Although this simple answer may be right most of the time, there may also be cases in which things are not quite so clear-cut. Suppose we are engaged in a debate with a group of climate science skeptics. We could try to sit down together, listen to the arguments of the skeptics and do our best to learn from everything they have to say. But some might think that this approach is exactly the wrong one. There might not be anything to be gained by remaining open to ideas that contradict scientific consensus. Indeed, agreeing to partake in a cooperative dialogue might be an instance of what journalists call “false balance”—legitimizing an extreme outlier position that should not be weighed equally. Some would say that the best approach in this kind of case is to argue to win.

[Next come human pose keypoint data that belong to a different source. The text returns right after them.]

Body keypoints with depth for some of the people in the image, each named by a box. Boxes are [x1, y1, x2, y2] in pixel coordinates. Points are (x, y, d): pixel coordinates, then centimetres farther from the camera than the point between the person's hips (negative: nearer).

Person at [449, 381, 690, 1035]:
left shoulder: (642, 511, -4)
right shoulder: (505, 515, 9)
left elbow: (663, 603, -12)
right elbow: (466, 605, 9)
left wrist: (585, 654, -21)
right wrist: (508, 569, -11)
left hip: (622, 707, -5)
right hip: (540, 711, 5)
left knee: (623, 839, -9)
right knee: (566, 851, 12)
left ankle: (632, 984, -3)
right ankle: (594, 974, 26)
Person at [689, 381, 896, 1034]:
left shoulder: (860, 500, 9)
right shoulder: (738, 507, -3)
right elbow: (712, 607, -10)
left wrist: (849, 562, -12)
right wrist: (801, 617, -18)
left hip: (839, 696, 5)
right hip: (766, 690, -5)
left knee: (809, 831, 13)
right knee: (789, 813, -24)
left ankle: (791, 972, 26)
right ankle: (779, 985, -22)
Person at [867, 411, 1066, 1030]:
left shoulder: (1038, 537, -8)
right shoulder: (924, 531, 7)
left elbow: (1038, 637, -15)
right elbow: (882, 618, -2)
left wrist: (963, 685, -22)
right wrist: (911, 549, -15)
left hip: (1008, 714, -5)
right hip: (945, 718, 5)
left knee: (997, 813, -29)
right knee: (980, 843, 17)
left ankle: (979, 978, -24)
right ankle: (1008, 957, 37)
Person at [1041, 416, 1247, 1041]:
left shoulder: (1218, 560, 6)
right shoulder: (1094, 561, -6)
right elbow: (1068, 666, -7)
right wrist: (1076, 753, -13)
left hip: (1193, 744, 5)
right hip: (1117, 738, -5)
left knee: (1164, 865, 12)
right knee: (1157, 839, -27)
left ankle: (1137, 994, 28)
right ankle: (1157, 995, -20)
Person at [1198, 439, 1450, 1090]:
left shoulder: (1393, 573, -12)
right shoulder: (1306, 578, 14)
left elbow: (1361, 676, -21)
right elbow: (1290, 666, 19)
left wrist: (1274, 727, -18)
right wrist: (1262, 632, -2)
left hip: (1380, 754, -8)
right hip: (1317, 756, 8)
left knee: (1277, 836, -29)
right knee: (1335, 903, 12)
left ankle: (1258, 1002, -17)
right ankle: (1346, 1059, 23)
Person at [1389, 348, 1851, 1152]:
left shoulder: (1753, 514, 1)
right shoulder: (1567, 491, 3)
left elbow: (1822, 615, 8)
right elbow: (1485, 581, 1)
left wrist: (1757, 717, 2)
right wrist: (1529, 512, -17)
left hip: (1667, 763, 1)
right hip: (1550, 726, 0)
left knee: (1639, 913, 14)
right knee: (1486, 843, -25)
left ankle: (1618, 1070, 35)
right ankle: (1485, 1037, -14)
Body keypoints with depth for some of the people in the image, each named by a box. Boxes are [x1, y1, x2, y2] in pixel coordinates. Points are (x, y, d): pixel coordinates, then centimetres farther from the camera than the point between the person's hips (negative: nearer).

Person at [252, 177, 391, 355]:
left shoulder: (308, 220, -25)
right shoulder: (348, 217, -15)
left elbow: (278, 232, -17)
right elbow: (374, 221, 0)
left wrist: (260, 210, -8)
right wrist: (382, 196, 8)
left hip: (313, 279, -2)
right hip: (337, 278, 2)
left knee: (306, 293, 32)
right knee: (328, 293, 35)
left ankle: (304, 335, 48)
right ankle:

Of course, our studies cannot directly determine which mode of argument is “best.” And although plenty of evidence suggests that contemporary political discourse is becoming more combative and focused on winning, our findings do not elucidate why that change has occurred. Rather they provide an important new piece of information to consider: the mode of argument we engage in actually changes our understanding of the question itself. The more we argue to win, the more we will feel that there is a single objectively correct answer and that all other answers are mistaken. Conversely, the more we argue to learn, the more we will feel that there is no single objective truth and different answers can be equally right. So the next time you are deciding how to enter into an argument on Facebook about the controversial question of the day, remember that you are not just making a choice about how to interact with a person who holds the opposing view. You are also making a decision that will shape the way you—and others—think about whether the question itself has a correct answer.